Directives
- a) How many tents does the tent guide's curated selection include?
- b) Please set down the tent guide word for word, from "It’s no secret" up to and including "want to camp.".

Selected text

It’s no secret that camping is excellent for your wellbeing. Sometimes, there’s no greater tonic to the stresses of modern life than hitting the countryside, either for some solo time or to hang with family or friends. To do so enjoyably, you deserve the best tent for your budget and for the way you want to camp.
The latter is especially important. Why? You might enjoy the ease of car camping, and can therefore take a bigger tent designed with extra special features to added luxury. Or you might love hitting the trail alone, pitching up wherever you can find a quiet spot. A lightweight fast-pitch backpacking tent would suit you best there.
Walk into any camping gear shop and you’ll quickly see the sheer volume of tents available. So much choice could make it harder for you to find the best tent for you, so we've covered off all of things you need to consider – from the hardiness of your tent to how quickly you want to be able to pitch it – to help you find The One.
To make things even easier we've then expertly curated a selection of the 11 best tents you can buy right now. You're welcome!
What is the best tent? Our expert pick
- When you’re heading away for a couple of days camping, you don’t need a big, fancy tent that takes an army to pitch. The best tent for this scenario has a simple, easy to wrangle design, yet offers enough room for comfortable living and sleeping.

Provided material
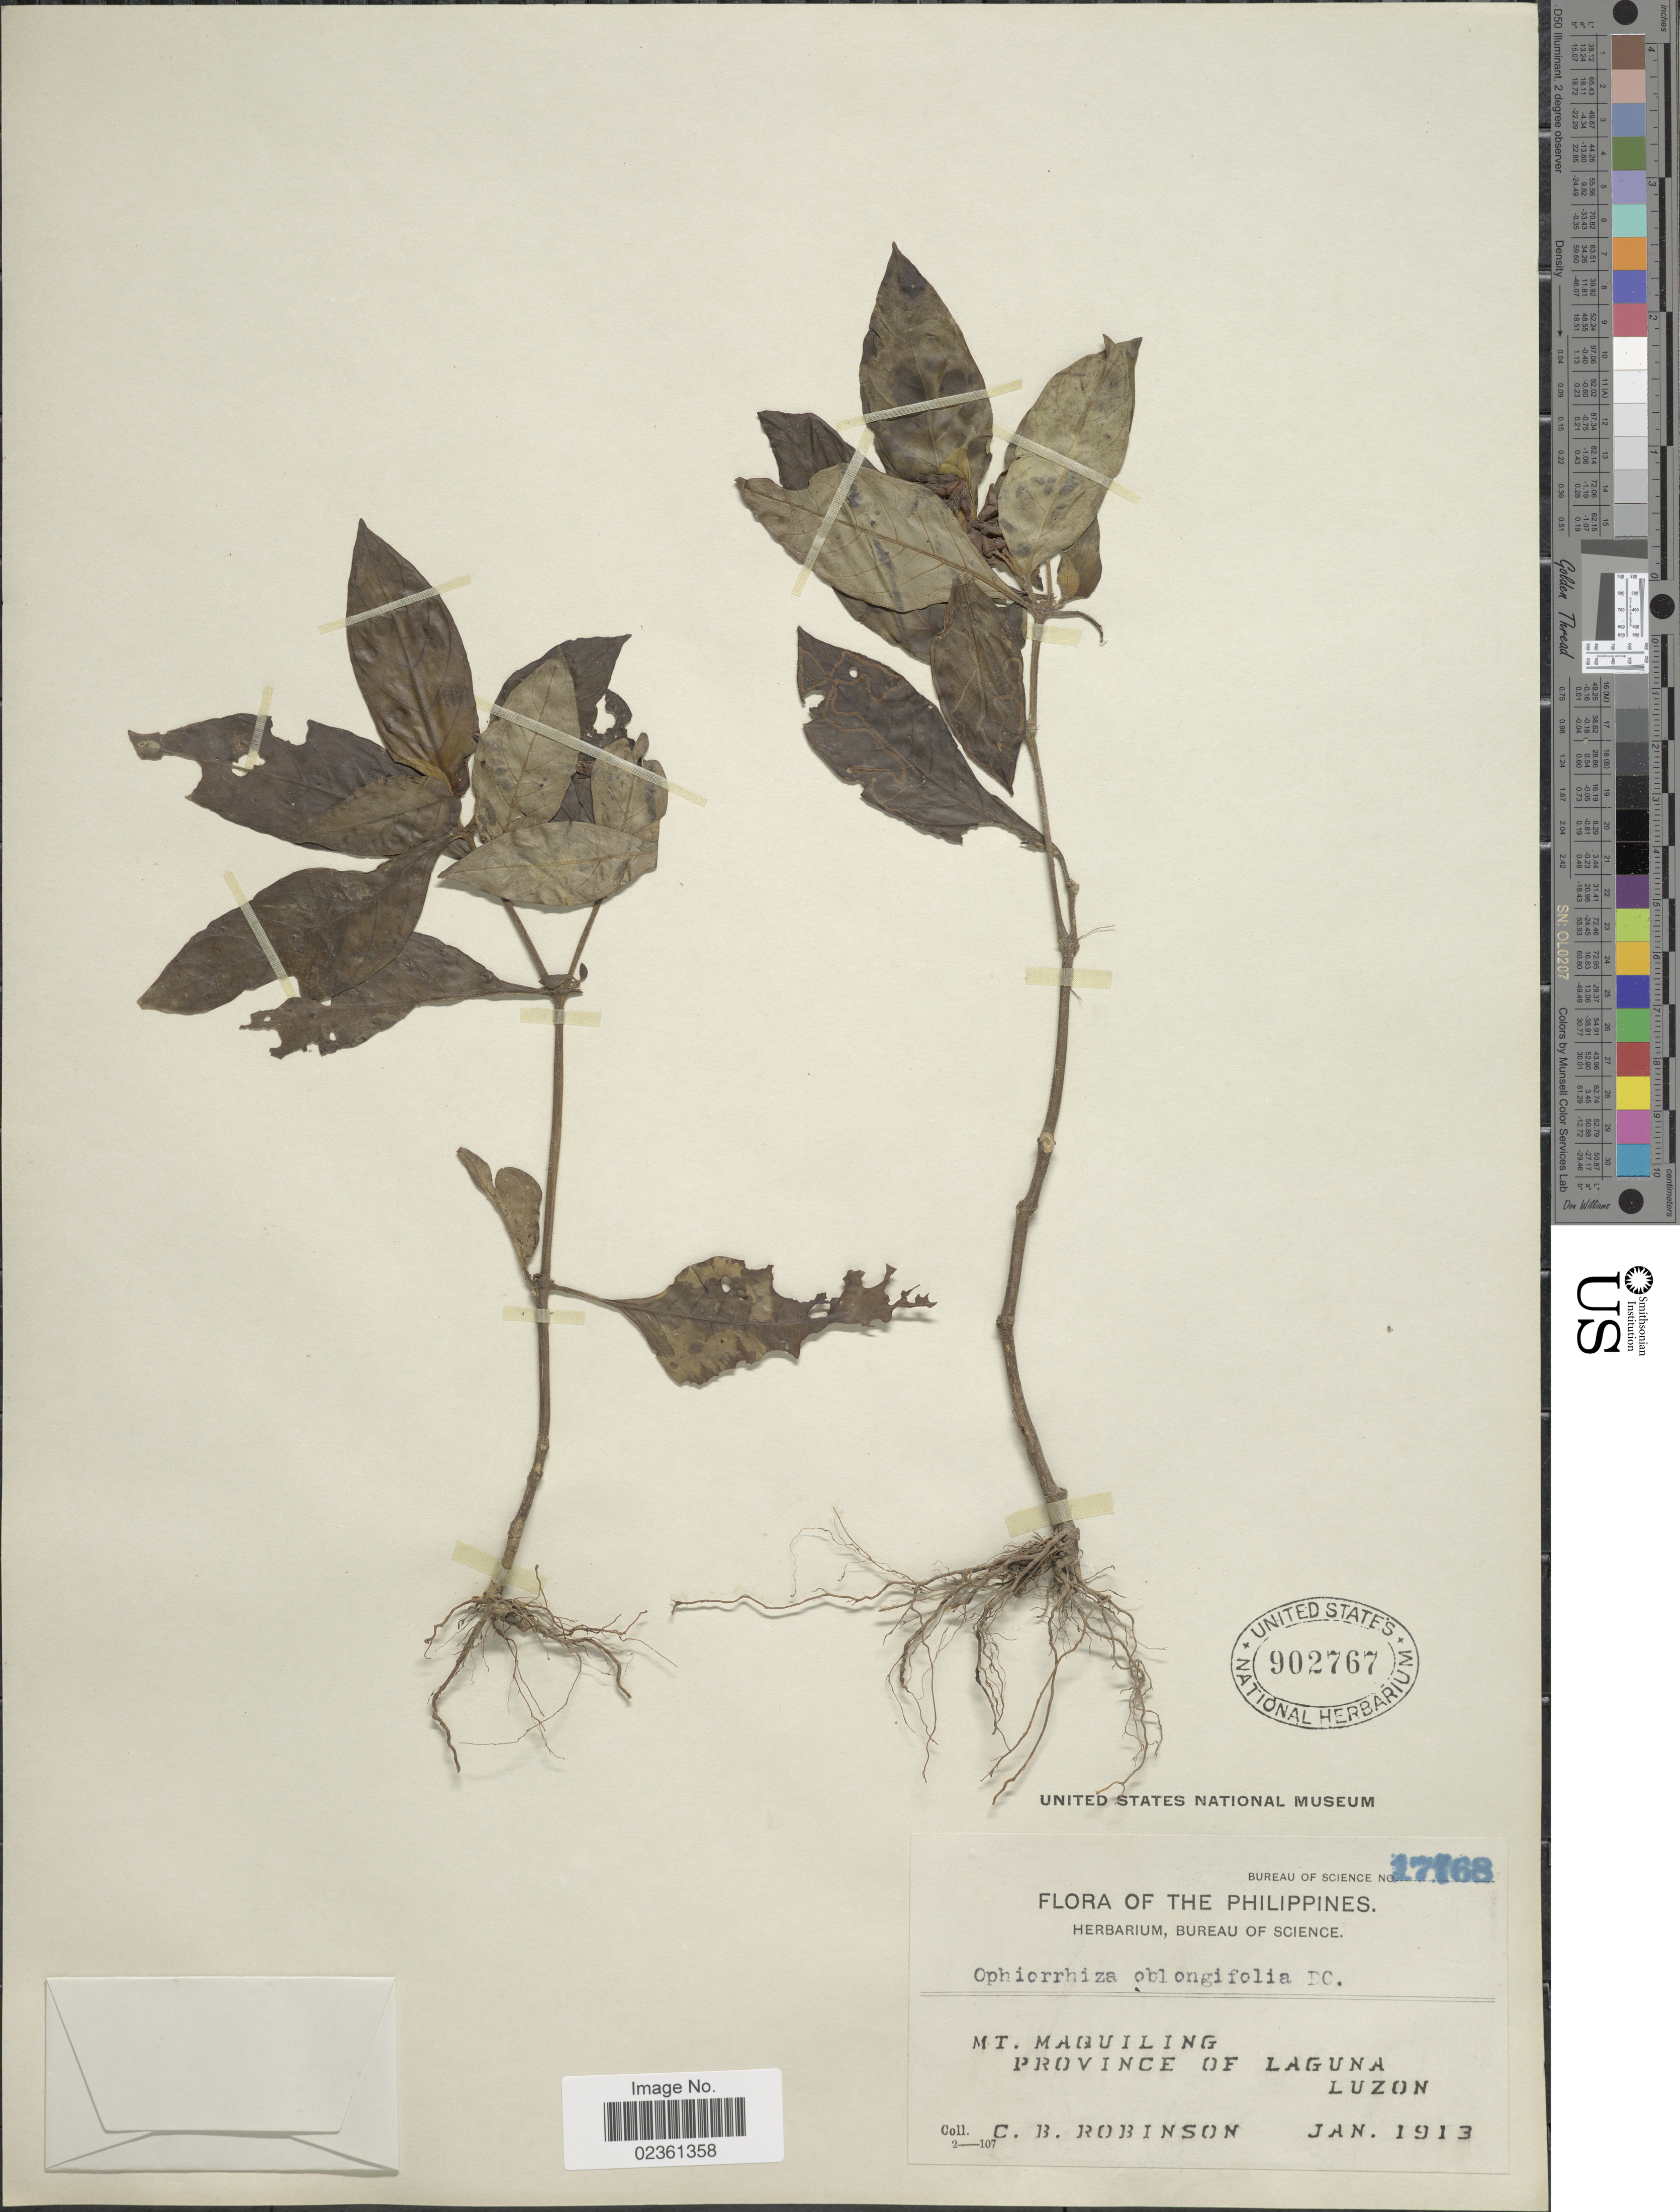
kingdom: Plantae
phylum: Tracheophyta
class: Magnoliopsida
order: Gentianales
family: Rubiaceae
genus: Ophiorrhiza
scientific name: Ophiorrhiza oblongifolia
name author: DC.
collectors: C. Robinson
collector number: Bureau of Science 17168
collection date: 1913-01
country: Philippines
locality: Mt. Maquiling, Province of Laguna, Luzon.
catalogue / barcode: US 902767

...

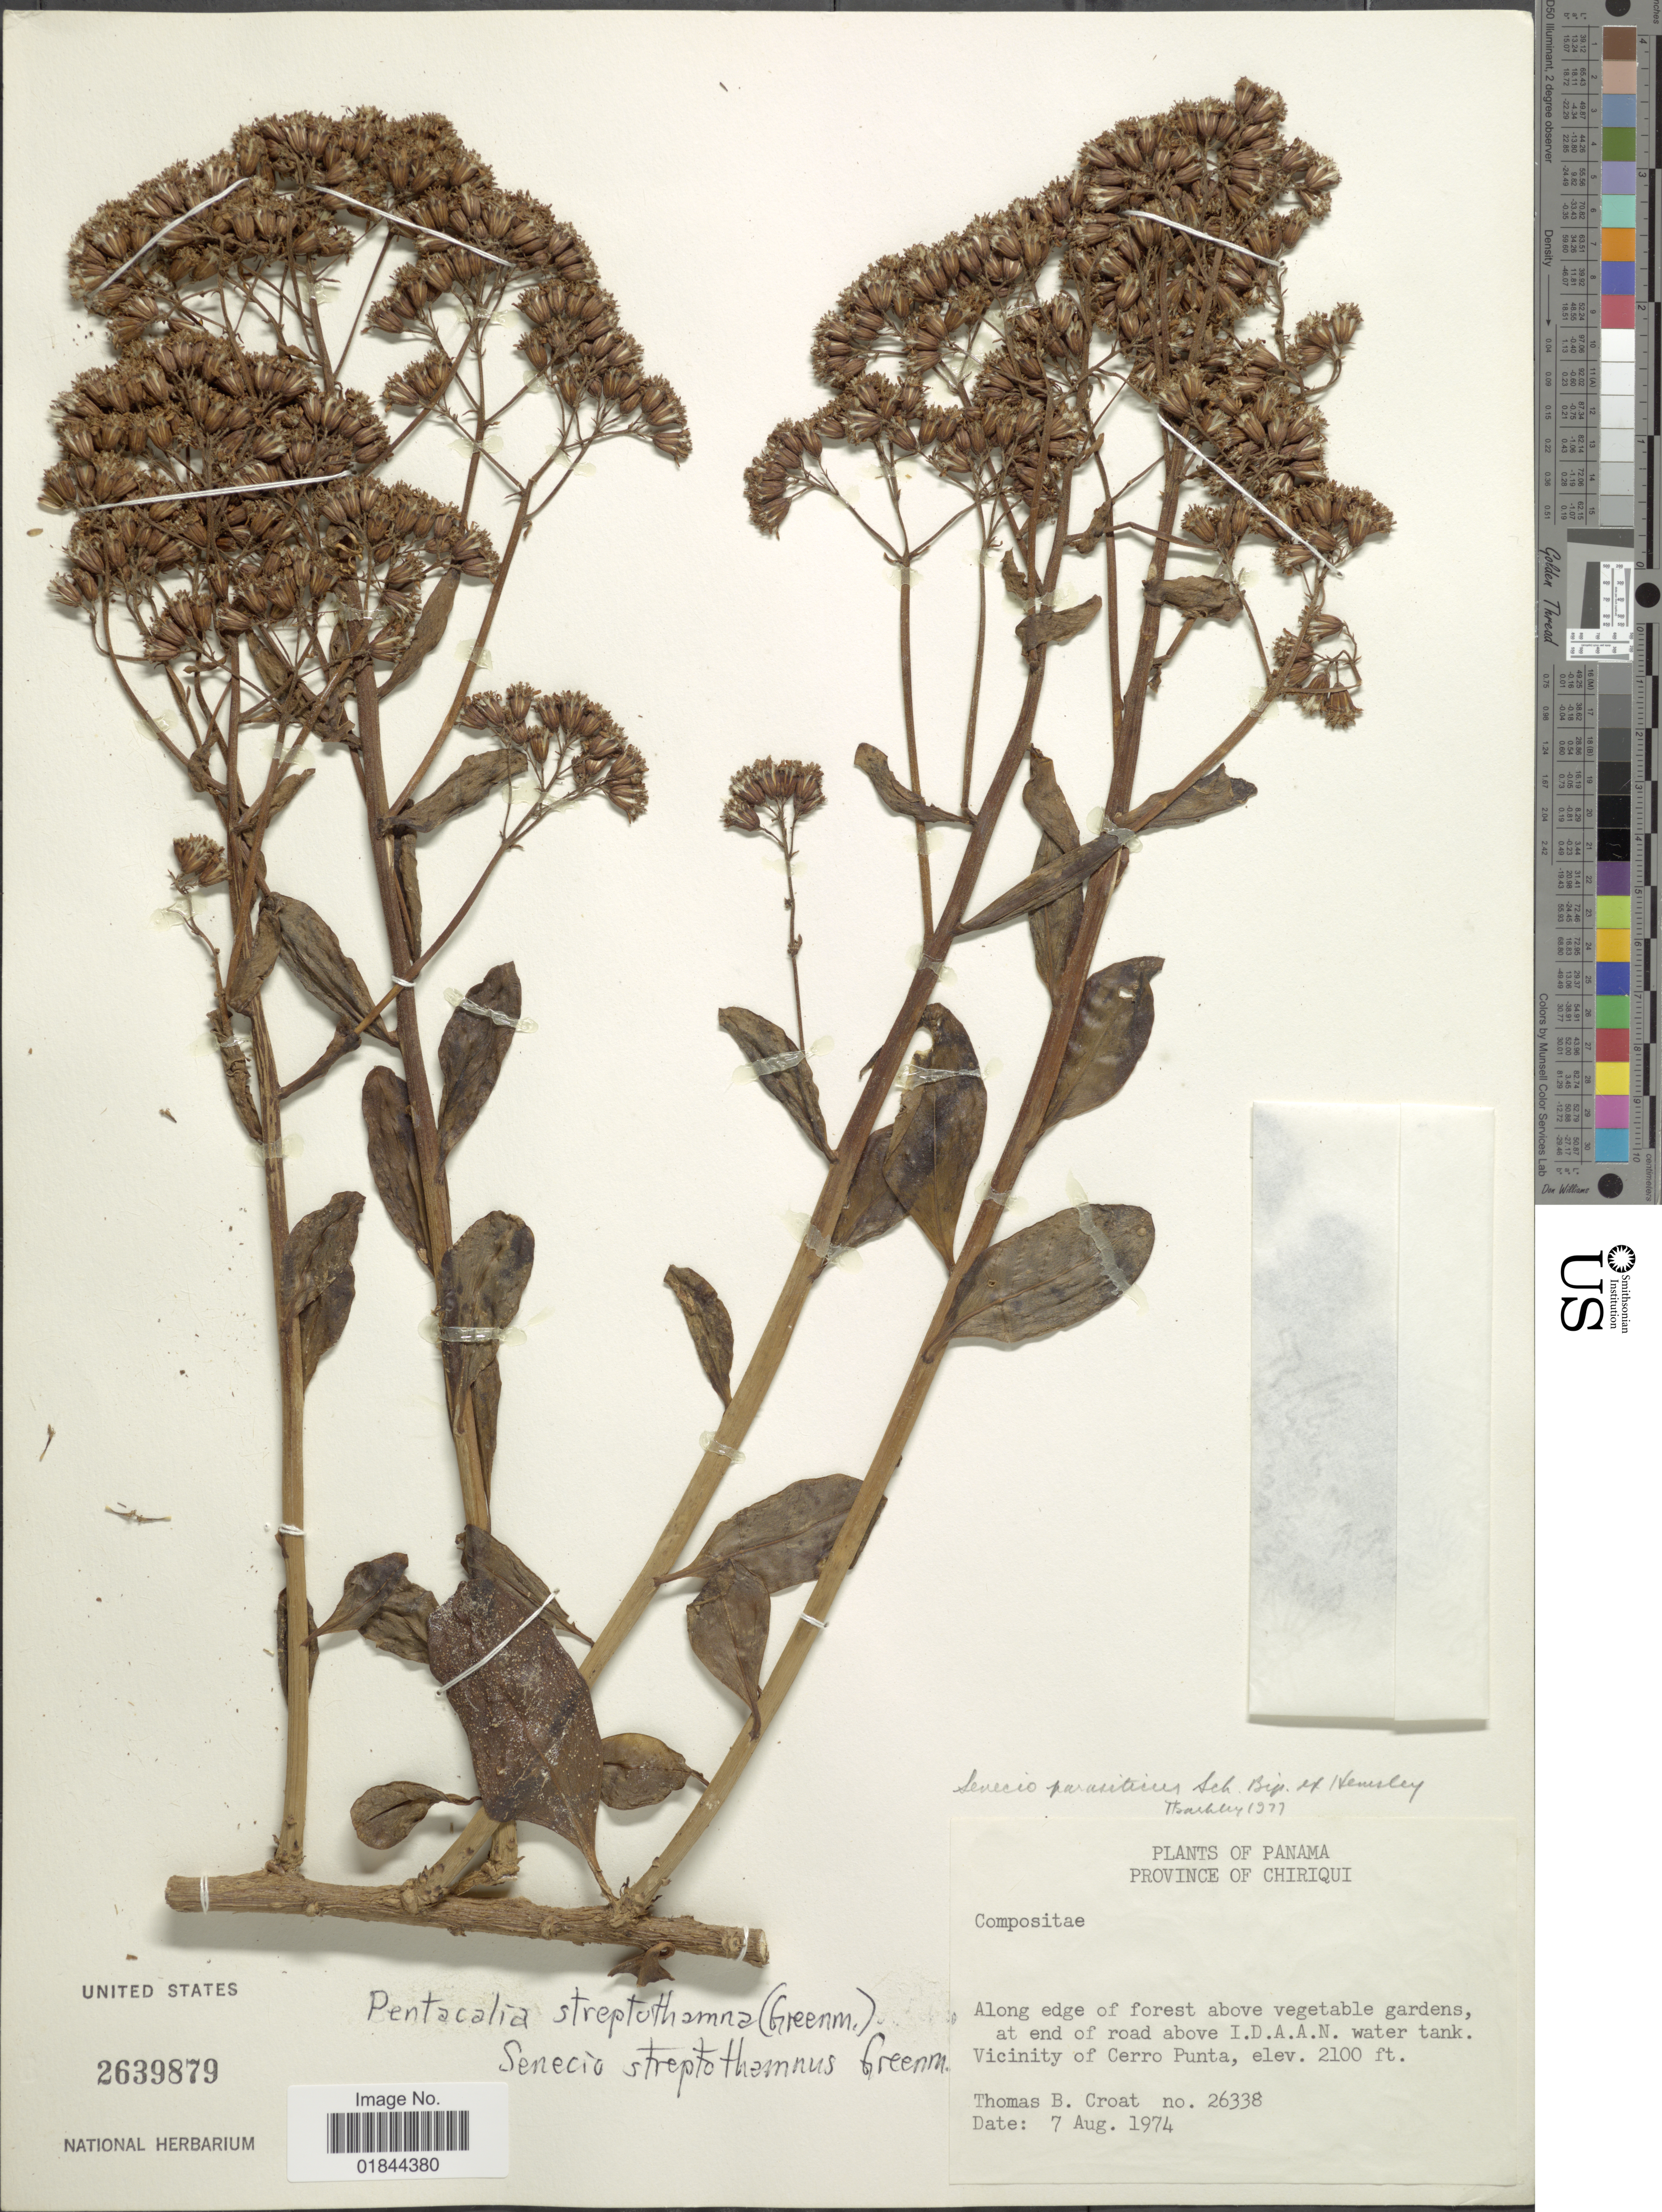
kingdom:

Final answers
- a) 11 tents.

- b)
It’s no secret that camping is excellent for your wellbeing. Sometimes, there’s no greater tonic to the stresses of modern life than hitting the countryside, either for some solo time or to hang with family or friends. To do so enjoyably, you deserve the best tent for your budget and for the way you want to camp.